- [Task brief] State how many of the lines below contain the word "shown". Give only the number.

- [Data provided]
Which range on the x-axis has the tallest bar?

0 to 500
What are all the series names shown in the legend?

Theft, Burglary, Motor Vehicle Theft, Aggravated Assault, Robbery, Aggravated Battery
---
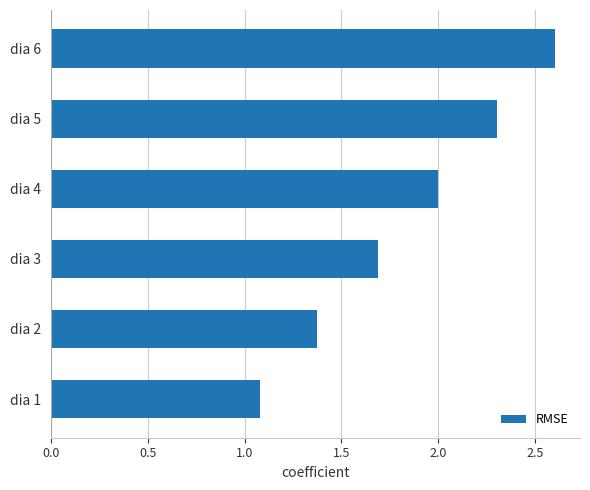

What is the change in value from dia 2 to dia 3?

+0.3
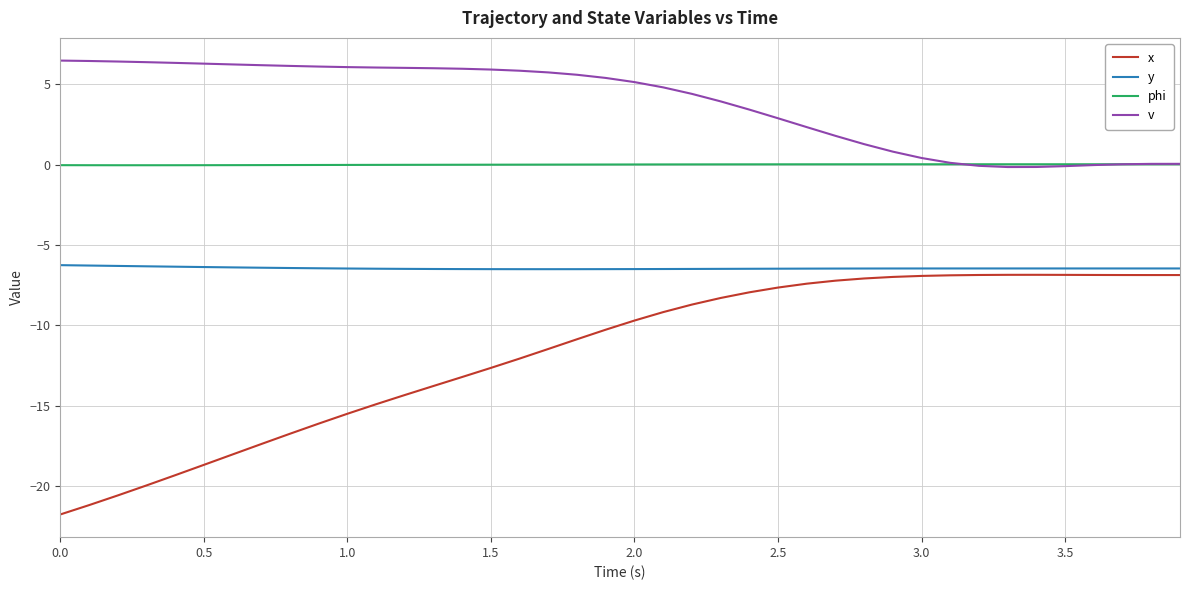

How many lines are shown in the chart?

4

- [Expected answer] 2